Thanks davidjean. We're using Stuidiotax for the first time this year, and claiming CCA for the first time as well. The properties in question were bought several years ago, and Studiotax seems to calculate the CCA properly (area A), but only 50% of the total goes into the actual T776 calculations. But UCC is already half. So now it's 25% each, instead of 50%, so it's wrong.

Anyone know where to find documentation or online examples? I'm only getting the "right" numbers if I enter the entire building value for each person - which I thought was wrong.


----------



## CPA Candidate (Dec 15, 2013)

I wouldn't depreciate an income property because it's not likely actually depreciating. When you sell you will pay it all back, all at once, in CCA recapture.


----------



## Davis (Nov 11, 2014)

CPA Candidate said:


> I wouldn't depreciate an income property because it's not likely actually depreciating.
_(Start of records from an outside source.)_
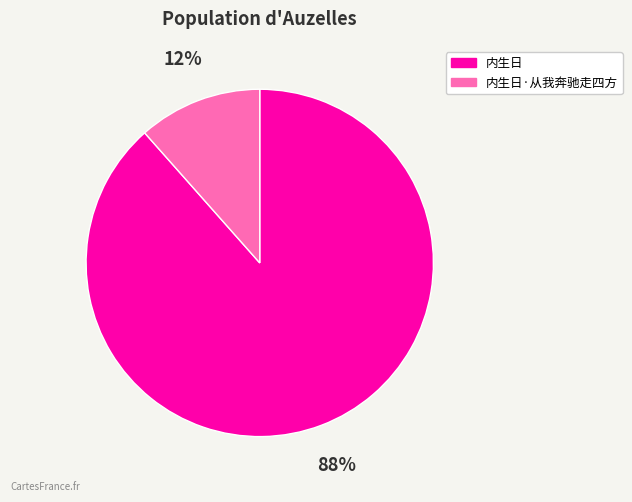

Is there any slice that represents more than half of the pie?

Yes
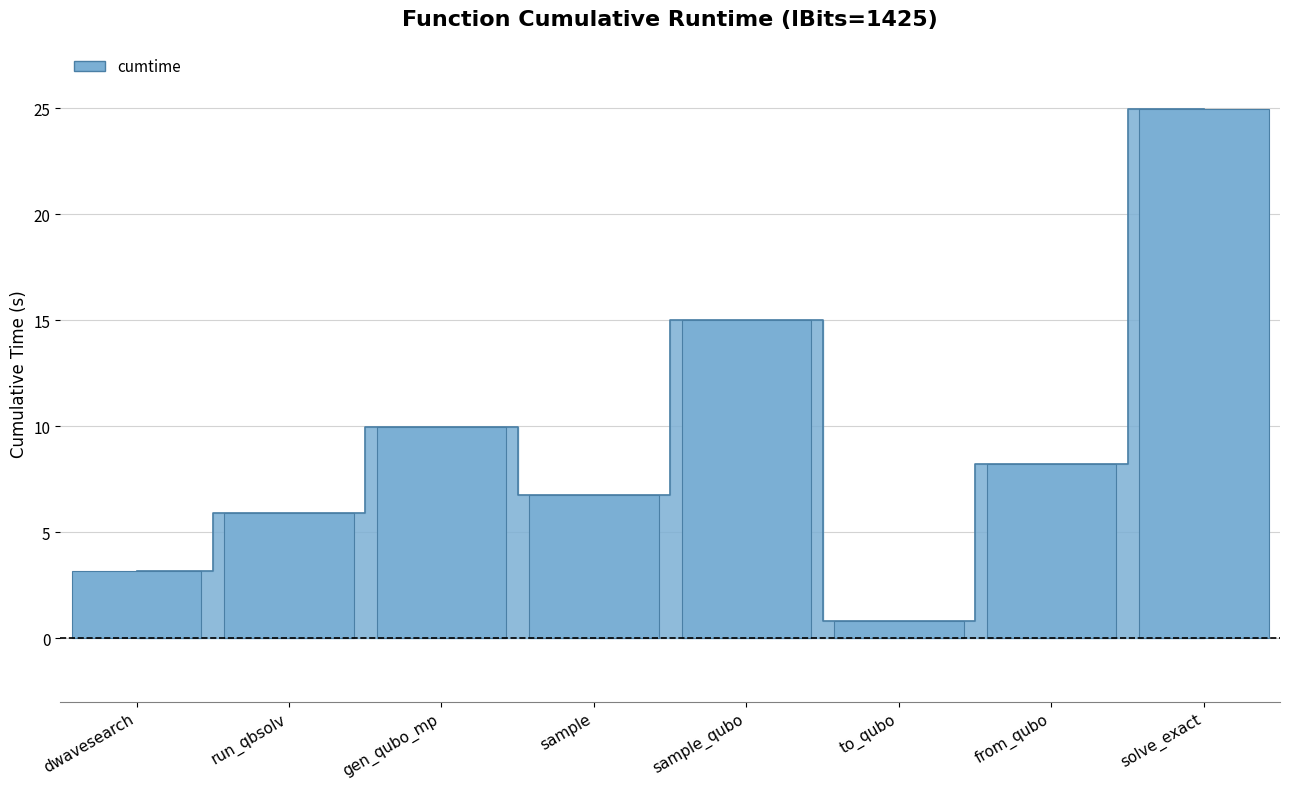

How many bars are there in total?

8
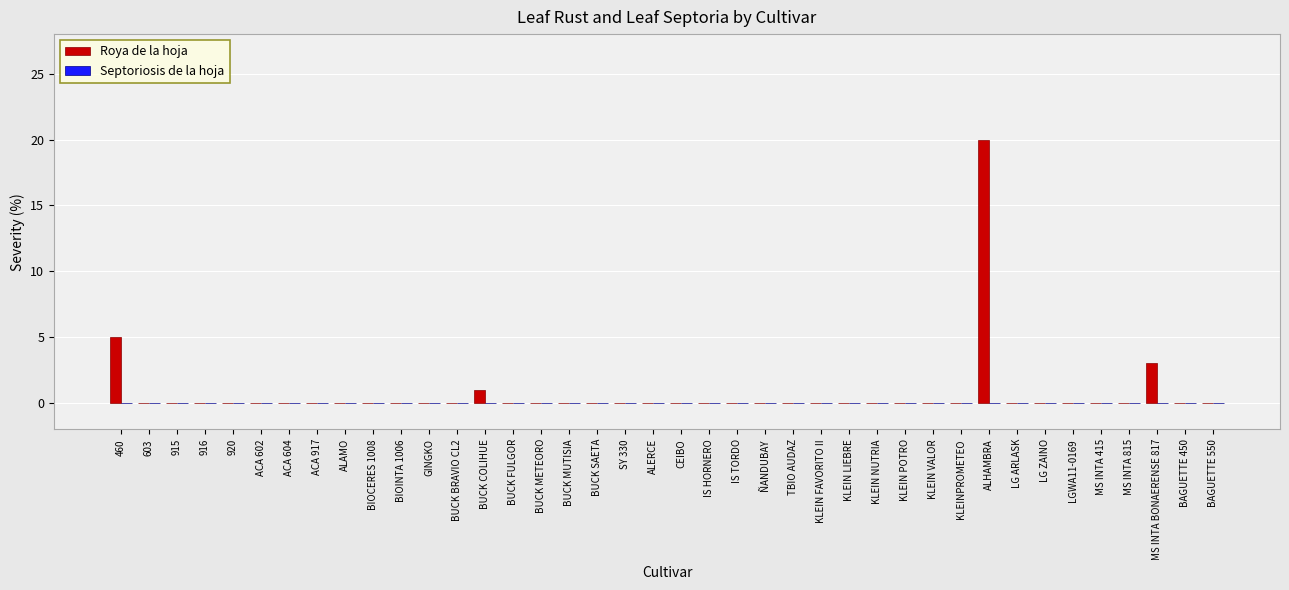

Are the bars horizontal?

No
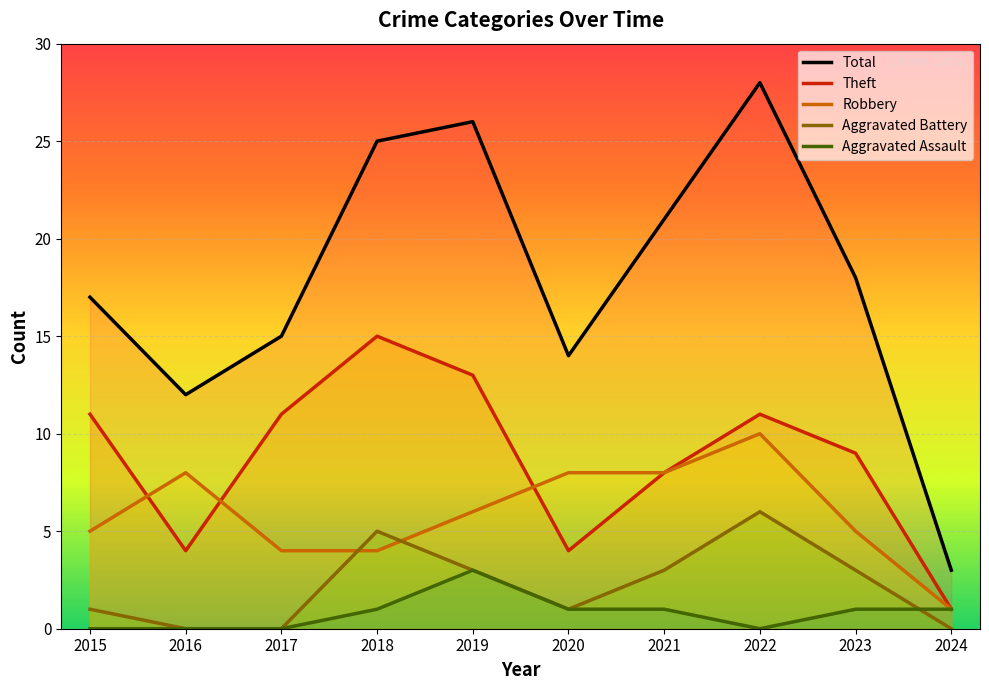

How many lines are shown in the chart?

5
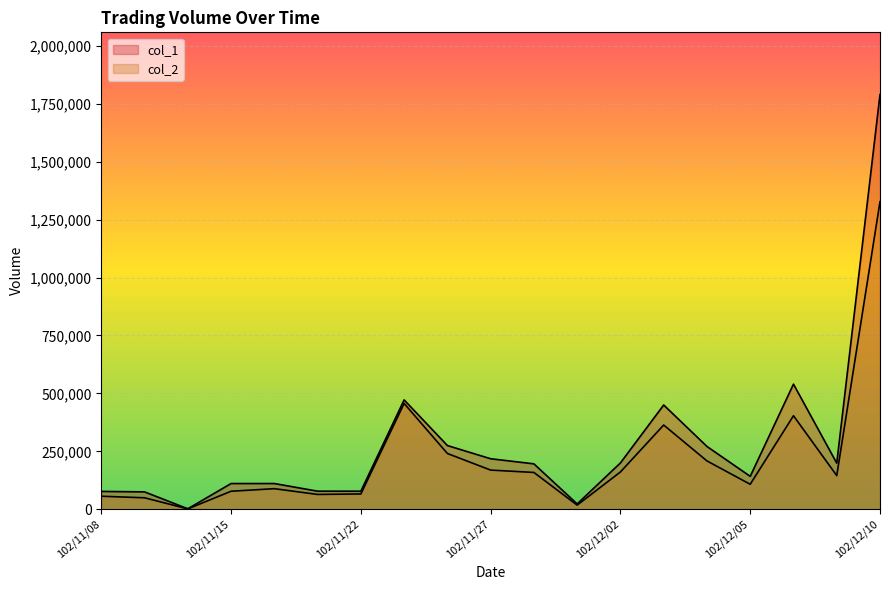

Reading left to right, transcribe all the data shown in this chart.

col_1: 102/11/08=77000	102/11/12=75000	102/11/14=2000	102/11/15=111000	102/11/18=111000	102/11/21=78000	102/11/22=78000	102/11/25=472000	102/11/26=275000	102/11/27=218000	102/11/28=196000	102/11/29=23000	102/12/02=200000	102/12/03=450000	102/12/04=271000	102/12/05=142000	102/12/06=540000	102/12/09=199000	102/12/10=1790000
col_2: 102/11/08=56210	102/11/12=49500	102/11/14=1560	102/11/15=77740	102/11/18=88800	102/11/21=63980	102/11/22=66050	102/11/25=456760	102/11/26=240700	102/11/27=169060	102/11/28=158860	102/11/29=17760	102/12/02=161000	102/12/03=363500	102/12/04=208620	102/12/05=107780	102/12/06=403680	102/12/09=145260	102/12/10=1327360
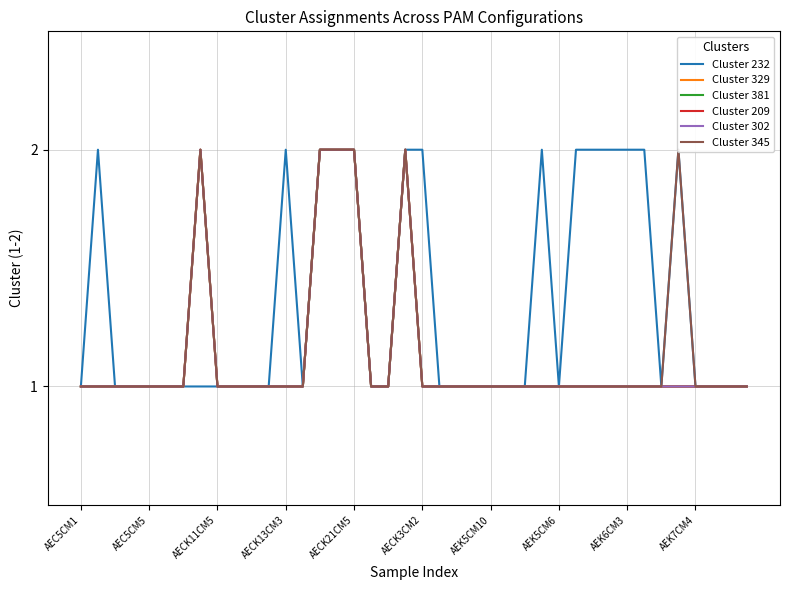

True or false: Cluster 381 and Cluster 209 cross at least once.

False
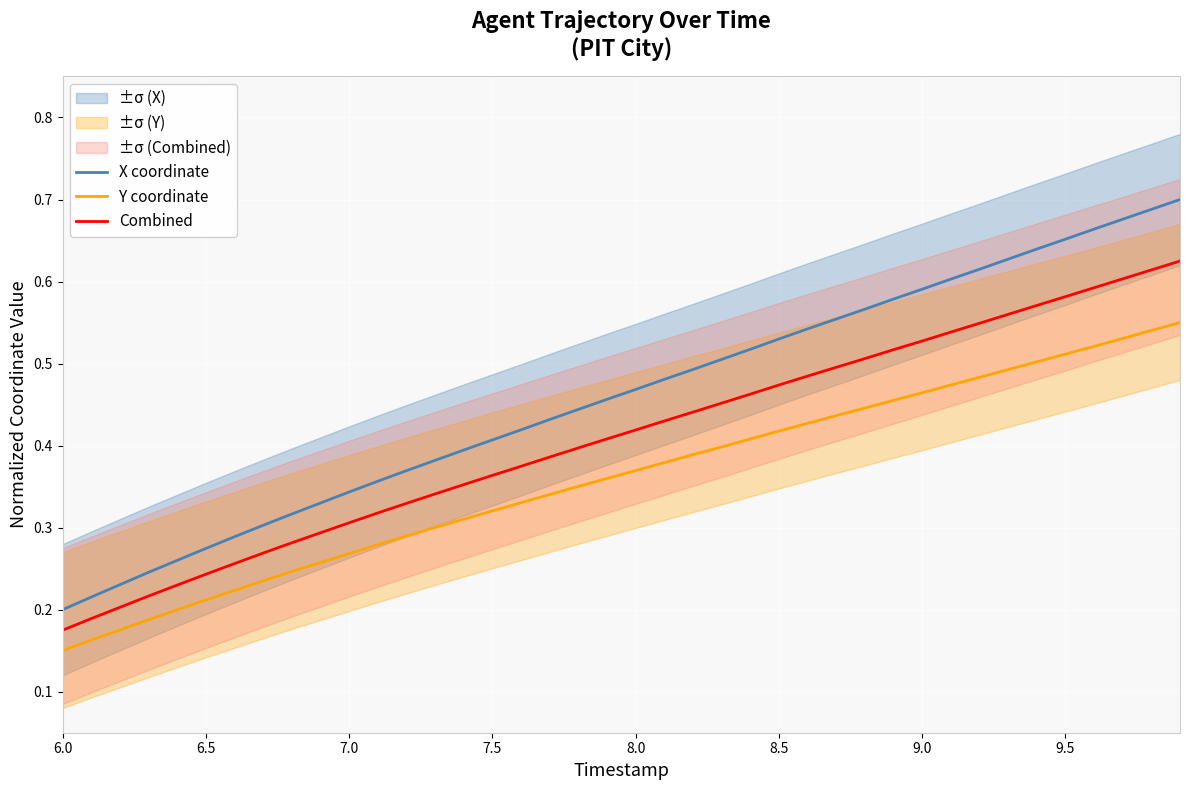

Is the value of Y coordinate at 9.5 greater than the value of X coordinate at 9.5?

No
I'm guessing you haven't been a landlord. You wouldn't believe how some tenants can depreciate a rental property. :upset:

When I was a landlord in the 1990s I had to weigh a number of factors: claiming CCA means you deduct from income now, and pay more in capital gains later, so paying less tax later is generally better. You'd have to have a whopping great capital gain to be bumped up in income high enough to have the higher rates offset the earlier tax savings, I think. 

Has anyone done the math recently?


----------



## balexis (Apr 4, 2009)

Davis: AFAIK, CCA deductions lowers your fully taxable property income now, but at CCA recapture time, it is also treated as property income, not as a capital gain.


----------



## MorningCoffee (May 8, 2013)

Yes, from my understanding, counts as income at recapture time, not capital gains. So when you sell, you can owe both income taxes on the recapture amount plus capital gains. This article explains it well i think:

http://www.thebluntbeancounter.com/2015/11/should-you-claim-capital-cost-allowance.html


----------